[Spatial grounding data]
═══

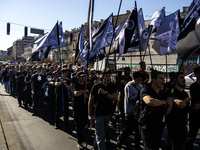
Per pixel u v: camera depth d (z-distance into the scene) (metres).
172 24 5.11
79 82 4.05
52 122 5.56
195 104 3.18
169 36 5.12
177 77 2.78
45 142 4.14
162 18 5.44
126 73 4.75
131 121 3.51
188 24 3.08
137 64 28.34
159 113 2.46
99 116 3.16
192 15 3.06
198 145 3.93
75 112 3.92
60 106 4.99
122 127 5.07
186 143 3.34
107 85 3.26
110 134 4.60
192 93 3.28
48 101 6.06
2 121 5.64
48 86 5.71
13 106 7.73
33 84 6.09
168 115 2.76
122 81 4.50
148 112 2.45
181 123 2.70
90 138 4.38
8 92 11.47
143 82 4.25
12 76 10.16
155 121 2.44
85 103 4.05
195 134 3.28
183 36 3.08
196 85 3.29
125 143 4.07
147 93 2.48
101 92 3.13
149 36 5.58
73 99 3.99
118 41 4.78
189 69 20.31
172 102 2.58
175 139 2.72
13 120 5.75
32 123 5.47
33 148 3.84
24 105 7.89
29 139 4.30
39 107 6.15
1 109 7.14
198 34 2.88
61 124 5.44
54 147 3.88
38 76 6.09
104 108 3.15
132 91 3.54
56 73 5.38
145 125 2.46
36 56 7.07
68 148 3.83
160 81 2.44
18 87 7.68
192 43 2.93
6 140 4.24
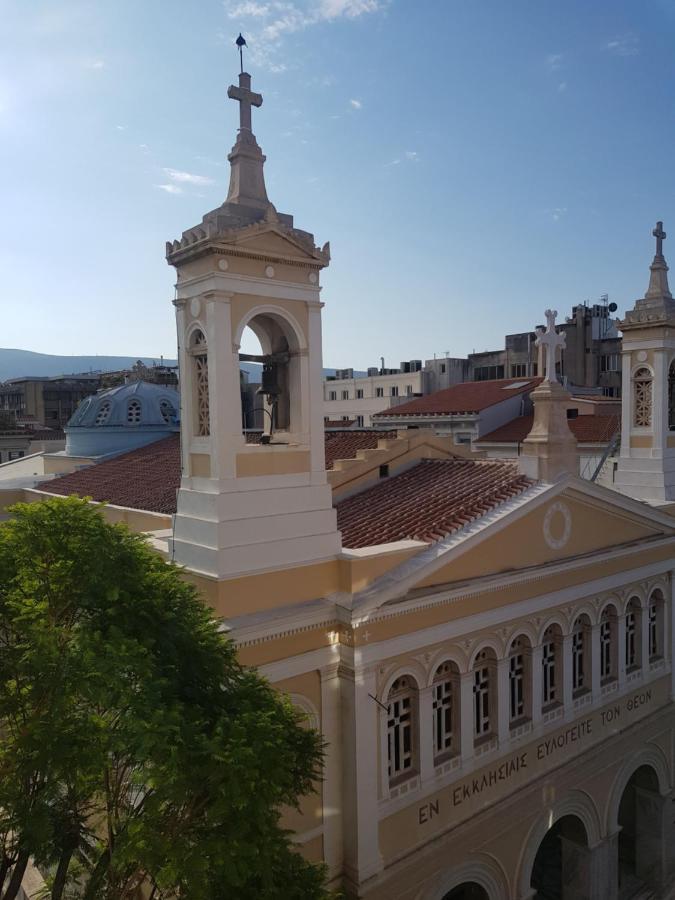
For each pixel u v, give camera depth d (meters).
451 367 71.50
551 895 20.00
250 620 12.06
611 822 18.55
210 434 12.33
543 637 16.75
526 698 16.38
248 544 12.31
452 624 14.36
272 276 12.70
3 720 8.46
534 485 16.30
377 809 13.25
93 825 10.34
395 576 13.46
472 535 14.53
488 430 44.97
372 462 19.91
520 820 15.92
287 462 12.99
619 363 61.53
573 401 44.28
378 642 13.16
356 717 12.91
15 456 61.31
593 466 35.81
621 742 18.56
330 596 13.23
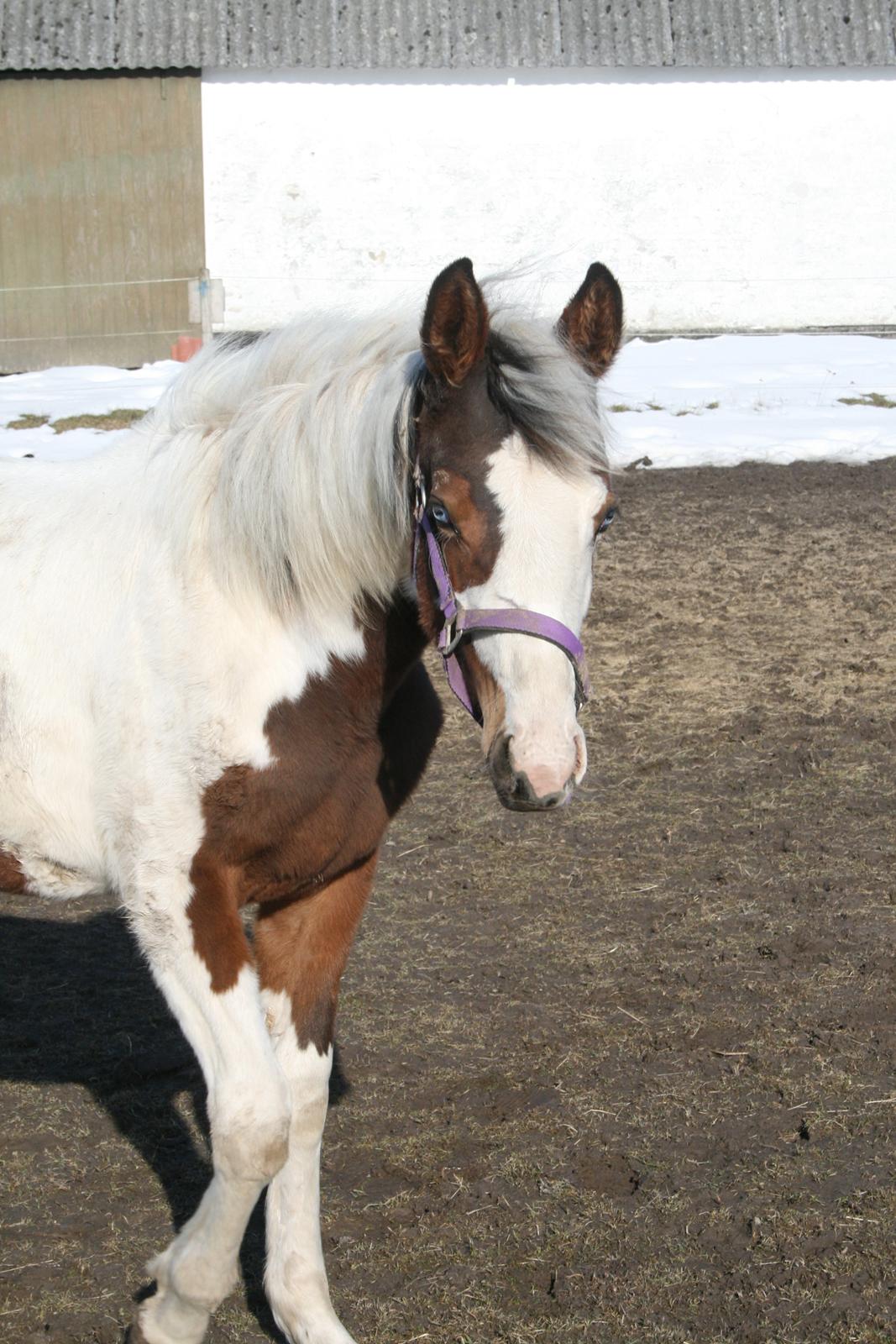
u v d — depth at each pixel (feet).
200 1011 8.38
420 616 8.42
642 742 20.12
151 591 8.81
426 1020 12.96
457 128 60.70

═══

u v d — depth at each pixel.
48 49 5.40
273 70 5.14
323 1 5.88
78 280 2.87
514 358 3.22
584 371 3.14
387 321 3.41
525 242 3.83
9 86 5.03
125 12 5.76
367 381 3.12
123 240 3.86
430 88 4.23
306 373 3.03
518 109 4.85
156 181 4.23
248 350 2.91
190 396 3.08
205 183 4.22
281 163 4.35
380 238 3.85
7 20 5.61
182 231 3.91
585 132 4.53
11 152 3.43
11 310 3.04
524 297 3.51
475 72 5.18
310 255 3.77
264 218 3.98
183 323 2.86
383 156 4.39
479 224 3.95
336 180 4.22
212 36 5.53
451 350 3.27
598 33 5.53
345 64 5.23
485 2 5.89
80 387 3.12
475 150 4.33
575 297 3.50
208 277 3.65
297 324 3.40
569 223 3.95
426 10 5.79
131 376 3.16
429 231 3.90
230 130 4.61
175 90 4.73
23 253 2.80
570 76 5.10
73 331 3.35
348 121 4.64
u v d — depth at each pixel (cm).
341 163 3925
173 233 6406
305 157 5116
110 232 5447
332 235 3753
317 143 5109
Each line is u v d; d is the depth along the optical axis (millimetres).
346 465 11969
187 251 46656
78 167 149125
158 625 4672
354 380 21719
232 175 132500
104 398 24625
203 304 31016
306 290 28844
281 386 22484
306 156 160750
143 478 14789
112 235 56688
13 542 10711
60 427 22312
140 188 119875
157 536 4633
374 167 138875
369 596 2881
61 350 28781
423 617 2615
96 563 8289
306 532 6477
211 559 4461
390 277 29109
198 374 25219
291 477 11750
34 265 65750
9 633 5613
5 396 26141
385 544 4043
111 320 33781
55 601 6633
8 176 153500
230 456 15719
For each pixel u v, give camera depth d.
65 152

═══

TASK DESCRIPTION
Wherever the word "give" appears in a line of the data above, copy that line.

WORKED SOLUTION
For each pixel u v, give camera depth d (meters).
For each pixel u v, give camera depth d.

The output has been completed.